#### WHAT THE EXERCISE ASKS
What the task needs is every record repeated exactly, nothing more.
*** RECORDS FOR THIS EXERCISE ***
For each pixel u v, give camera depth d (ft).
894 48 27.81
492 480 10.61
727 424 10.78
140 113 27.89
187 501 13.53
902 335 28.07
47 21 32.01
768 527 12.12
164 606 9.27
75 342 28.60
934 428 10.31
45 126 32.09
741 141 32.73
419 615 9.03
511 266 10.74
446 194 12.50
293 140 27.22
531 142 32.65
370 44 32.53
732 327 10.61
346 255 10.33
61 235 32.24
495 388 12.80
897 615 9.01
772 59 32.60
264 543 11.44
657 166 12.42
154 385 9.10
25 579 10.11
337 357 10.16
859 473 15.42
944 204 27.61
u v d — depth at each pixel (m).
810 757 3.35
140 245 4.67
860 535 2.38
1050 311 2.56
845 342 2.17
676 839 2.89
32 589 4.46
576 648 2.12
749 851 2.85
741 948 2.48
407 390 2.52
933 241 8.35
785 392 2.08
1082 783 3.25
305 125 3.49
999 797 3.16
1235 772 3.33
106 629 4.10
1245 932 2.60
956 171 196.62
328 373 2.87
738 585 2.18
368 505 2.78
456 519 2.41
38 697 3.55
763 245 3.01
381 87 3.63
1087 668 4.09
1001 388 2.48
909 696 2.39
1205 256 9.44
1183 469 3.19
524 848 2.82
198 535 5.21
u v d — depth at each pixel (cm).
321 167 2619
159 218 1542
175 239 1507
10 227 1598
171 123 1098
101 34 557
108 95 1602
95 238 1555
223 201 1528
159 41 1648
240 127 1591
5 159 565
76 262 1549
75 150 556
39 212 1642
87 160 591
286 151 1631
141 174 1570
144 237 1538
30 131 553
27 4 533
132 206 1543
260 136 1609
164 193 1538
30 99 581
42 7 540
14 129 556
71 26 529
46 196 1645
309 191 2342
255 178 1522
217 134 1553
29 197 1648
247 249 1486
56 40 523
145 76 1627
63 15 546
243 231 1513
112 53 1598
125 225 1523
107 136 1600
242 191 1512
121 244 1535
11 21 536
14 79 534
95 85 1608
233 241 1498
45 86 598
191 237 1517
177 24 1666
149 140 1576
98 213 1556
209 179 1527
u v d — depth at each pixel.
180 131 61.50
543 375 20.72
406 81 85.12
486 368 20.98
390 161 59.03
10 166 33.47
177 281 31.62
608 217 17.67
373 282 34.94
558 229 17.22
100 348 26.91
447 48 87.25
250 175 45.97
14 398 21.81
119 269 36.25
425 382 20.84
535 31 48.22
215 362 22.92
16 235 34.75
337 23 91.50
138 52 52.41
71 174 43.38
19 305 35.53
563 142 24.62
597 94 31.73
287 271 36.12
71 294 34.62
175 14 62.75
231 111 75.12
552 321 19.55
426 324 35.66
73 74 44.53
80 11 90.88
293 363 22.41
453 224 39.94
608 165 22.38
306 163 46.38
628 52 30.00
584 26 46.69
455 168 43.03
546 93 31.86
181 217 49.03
*** End of RECORDS FOR THIS EXERCISE ***
#### RESULT
For each pixel u v, give camera depth d (ft).
894 48 27.81
492 480 10.61
727 424 10.78
140 113 27.89
187 501 13.53
902 335 28.07
47 21 32.01
768 527 12.12
164 606 9.27
75 342 28.60
934 428 10.31
45 126 32.09
741 141 32.73
419 615 9.03
511 266 10.74
446 194 12.50
293 140 27.22
531 142 32.65
370 44 32.53
732 327 10.61
346 255 10.33
61 235 32.24
495 388 12.80
897 615 9.01
772 59 32.60
264 543 11.44
657 166 12.42
154 385 9.10
25 579 10.11
337 357 10.16
859 473 15.42
944 204 27.61
u v d — depth at each pixel (m).
810 757 3.35
140 245 4.67
860 535 2.38
1050 311 2.56
845 342 2.17
676 839 2.89
32 589 4.46
576 648 2.12
749 851 2.85
741 948 2.48
407 390 2.52
933 241 8.35
785 392 2.08
1082 783 3.25
305 125 3.49
999 797 3.16
1235 772 3.33
106 629 4.10
1245 932 2.60
956 171 196.62
328 373 2.87
738 585 2.18
368 505 2.78
456 519 2.41
38 697 3.55
763 245 3.01
381 87 3.63
1087 668 4.09
1001 388 2.48
909 696 2.39
1205 256 9.44
1183 469 3.19
524 848 2.82
198 535 5.21
u v d — depth at each pixel (cm).
321 167 2619
159 218 1542
175 239 1507
10 227 1598
171 123 1098
101 34 557
108 95 1602
95 238 1555
223 201 1528
159 41 1648
240 127 1591
5 159 565
76 262 1549
75 150 556
39 212 1642
87 160 591
286 151 1631
141 174 1570
144 237 1538
30 131 553
27 4 533
132 206 1543
260 136 1609
164 193 1538
30 99 581
42 7 540
14 129 556
71 26 529
46 196 1645
309 191 2342
255 178 1522
217 134 1553
29 197 1648
247 249 1486
56 40 523
145 76 1627
63 15 546
243 231 1513
112 53 1598
125 225 1523
107 136 1600
242 191 1512
121 244 1535
11 21 536
14 79 534
95 85 1608
233 241 1498
45 86 598
191 237 1517
177 24 1666
149 140 1576
98 213 1556
209 179 1527
u v d — depth at each pixel.
180 131 61.50
543 375 20.72
406 81 85.12
486 368 20.98
390 161 59.03
10 166 33.47
177 281 31.62
608 217 17.67
373 282 34.94
558 229 17.22
100 348 26.91
447 48 87.25
250 175 45.97
14 398 21.81
119 269 36.25
425 382 20.84
535 31 48.22
215 362 22.92
16 235 34.75
337 23 91.50
138 52 52.41
71 174 43.38
19 305 35.53
563 142 24.62
597 94 31.73
287 271 36.12
71 294 34.62
175 14 62.75
231 111 75.12
552 321 19.55
426 324 35.66
73 74 44.53
80 11 90.88
293 363 22.41
453 224 39.94
608 165 22.38
306 163 46.38
628 52 30.00
584 26 46.69
455 168 43.03
546 93 31.86
181 217 49.03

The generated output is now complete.